10 Amazing Vision Facts

  • Did you know that blind people who were born with sight likely still see images when dreaming? Or that having 20/20 vision doesn’t necessarily mean that you have perfect vision (only that you can see things from 20 feet away as well as the average person)? When it comes to your vision, there are a great many things that might surprise you.

    Here are 10 amazing vision facts:

  • 1. Blink and You’ll Miss It

    The average person blinks 17 times per minute. That equates to 1,020 times an hour, 24,480 times a day and 8,935,200 times a year. The average blink lasts approximately 1/10 of a second, which means you spend roughly 248 hours a year blinking. That’s great news for eye health. Blinking is essential in preventing eye conditions like dry eye and can help offset the effects of things like digital eye strain.

  • 2. Brown Eyed Girl

    Once upon a time, all humans had brown eyes. Blue eye color is in fact a mutation that — according to research from the University of Copenhagen — developed merely 6,000 – 10,000 years ago. Some researchers suggest this could mean that all blue eyed people share a single, common ancestor; but the jury is out.

  • 3. Colors Galore

    The human eye is capable of detecting more than 10,000 million unique colors. Light waves hit the cone cells of the retina where they are transported to the brain via the optic nerve. The human eye has 6 to 7 million cones concentrated on a spot of the retina no bigger than .3 millimeters.

  • 4. Colorblind Birth

    All humans are born colorblind. Vision development occurs quickly for babies in the months after birth. Reds, oranges, yellows and greens are perceivable after one week, with other colors coming shortly thereafter.

  • 5. Dry Cry Babies

    Newborn babies tend to cry; a lot. But you might be surprised to learn that they don’t shed tears. This is because the tear ducts don’t fully develop until a baby is roughly 8 months old; at which point there will be tears to accompany the crying.

  • 6. Tiers of Tears

    Not all tears are the same. In fact there are three tear variants: basal tears, reflex tears and emotional tears. Basal tears are responsible for lubricating the eyes, whereas reflex tears are a response to foreign bodies in the eye (dust, sand, etc.) or irritants like chopping an onion. Emotional tears differ in that they help the body purge stress-related chemicals like manganese and prolactin. Emotional tears also have a higher level of protein than basal or reflex tears.

  • 7. Eye Got Burned

    It probably won’t surprise you to learn that you can go blind from staring at the sun, but you might not be aware that your eyes can actually get sunburned (photokeratitis). Your eyes are just as vulnerable as your skin to the ultraviolet (UV) rays emitted by the sun. If you don’t wear UV-blocking sunglasses regularly, your eyes can get burned, resulting in pain, swelling, light-sensitivity and blurred vision. This pain can last 48 hours or longer.

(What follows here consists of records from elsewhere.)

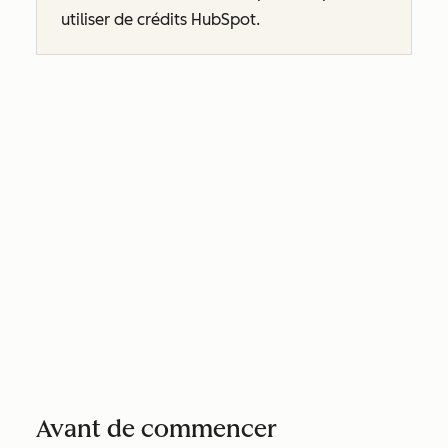
utiliser de crédits HubSpot.
Avant de commencer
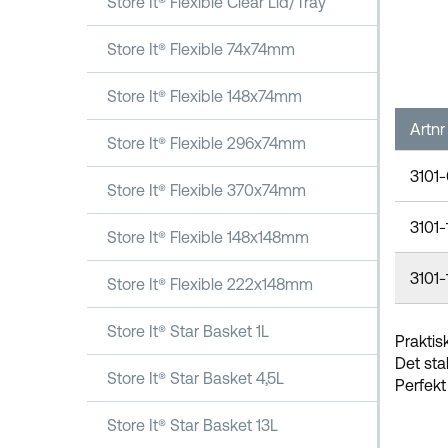
Store It® Flexible Clear Lid/Tray
Store It® Flexible 74x74mm
Store It® Flexible 148x74mm
Artnr
Store It® Flexible 296x74mm
3101-
Store It® Flexible 370x74mm
3101-
Store It® Flexible 148x148mm
3101-
Store It® Flexible 222x148mm
Store It® Star Basket 1L
Praktis
Det sta
Store It® Star Basket 4,5L
Perfekt
Store It® Star Basket 13L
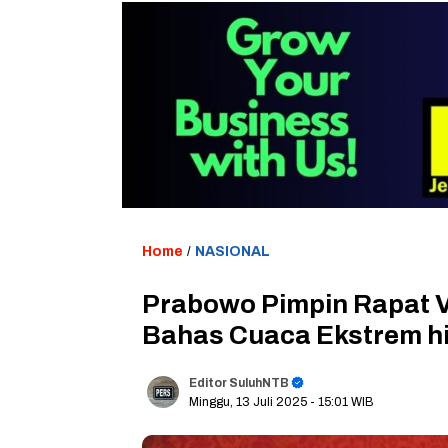
Home
/
NASIONAL
Prabowo Pimpin Rapat Vi
Bahas Cuaca Ekstrem h
Editor SuluhNTB
Minggu, 13 Juli 2025
- 15:01 WIB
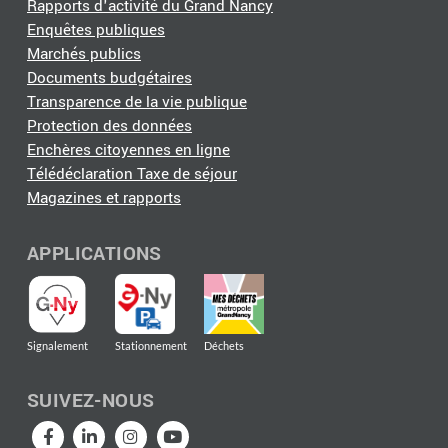
Rapports d'activité du Grand Nancy
Enquêtes publiques
Marchés publics
Documents budgétaires
Transparence de la vie publique
Protection des données
Enchères citoyennes en ligne
Télédéclaration Taxe de séjour
Magazines et rapports
APPLICATIONS
Signalement
Stationnement
Déchets
SUIVEZ-NOUS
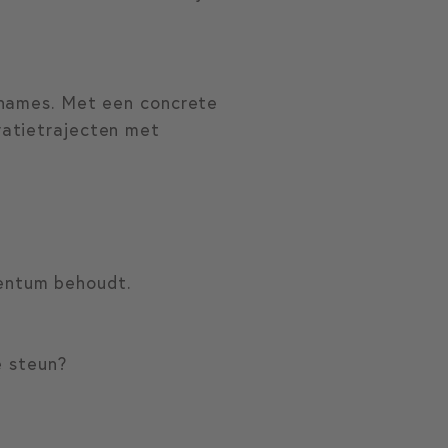
rnames. Met een concrete
ratietrajecten met
mentum behoudt.
 steun?
.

  • 8. The Inevitable Cataract

    If you live long enough, you will eventually develop cataracts (clouded eye lenses). Cataracts are a leading cause of blindness in people aged 65 and older. By the age of 80, more than half of Americans will either have cataracts or have undergone cataract surgery. As you age and your body matures, cataracts are an inevitability.

  • 9. Eye length = Eyesight

    The length of your eye is a determining factor for the type of eyesight that you have. For example, people with a longer-than-normal eyeball are nearsighted (see clearly up close but struggle at distance), and people with a shorter-than-normal eyeball are farsighted (see clearly at distance but struggle up close).

  • 10. “Better” Vision

    It is possible for your vision to get better as you get older, though this change could actually be the sign of a serious health condition. For instance, certain diseases impact vision. Diabetes makes you more nearsighted. If you are farsighted and develop diabetes, you could actually perceive that your eyesight is improving, even though it’s simply a byproduct of a more significant (and worrisome) health change. If you notice a change in your eyesight (good or bad), you should visit an eye doctor for a checkup.